Presupuestos como este generaron algo de sorpresa al principio, pero luego formaron parte de su oficio, a tal punto que muchas personas sólo lo llamaban para quedarse con un texto de este tipo, siempre distintos entre sí, y plagados de apostillas y notas al pie.

Los que lo conocían más en detalle, afirmaban que no había formado su propia familia. Cuando era preguntado respecto de su situación relacional o de familia, casi siempre respondía que no tenía tiempo para disponer de una, hecho que parece no le producía tristeza o desánimo, como si lo afectaba por ejemplo, cuando a alguien no le gustaba como había resuelto su pedido literario.

Hermo, discurrió la vida entre fratachos, pinceles, lápices y biromes, sin tocar nunca con sus manos la tecnología o los medios sociales. Su congruencia era su mejor carta de presentación, que se difundía de boca en boca, de barrio a barrio, de vecino a vecino. Era más amigo de los amaneceres que de los ocasos, por lo que su musa inspiradora lo visitaba muy temprano y lo iba abandonando para desaparecer cuando el sol se pone. Sus rutinas y hábitos era su verdadera fortaleza, en las cuales fuera también entrenado por Mirta su mentora.

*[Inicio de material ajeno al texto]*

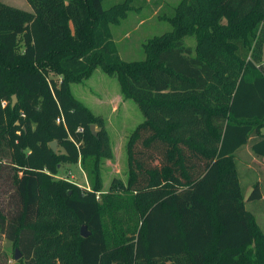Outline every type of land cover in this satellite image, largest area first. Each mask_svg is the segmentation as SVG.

En la plenitud de su vida, pudo mantenerse gracias  a su habilidad de albañil, la cual conservó hasta una edad bastante avanzada. Cuando sus fuerzas menguaron, nunca le faltó nada (que no era mucho) para subsistir, gracias a la numerosa cantidad de amigos, conocidos y admiradores. Continúo con su arte hasta donde pudo, conservando esa magia que lo hacía un ser único. Un día, cuando el sol aparecía tímidamente por el horizonte se acabó su luz. Quizás empezaría a brillar en otra dimensión, vaya uno a saber. Buscaron entre sus pertenencias para encontrar alguna frase escrita, que se correspondiera con su lápida, pero tal era su humildad y falta de egoísmo que no la había preparado. Uno de sus vecinos más cercanos, el que lo había asistido asiduamente en su última etapa, improvisó un texto que rezaba:

“Aquí yace Hermógenes (Hermo) el único hombre que rompía muros con sus palabras y transpiraba letras con cada pared que levantaba”.

Las historias son según quien las ve, pero la coincidencias y desavenencias de las vistas las hace muy poderosas.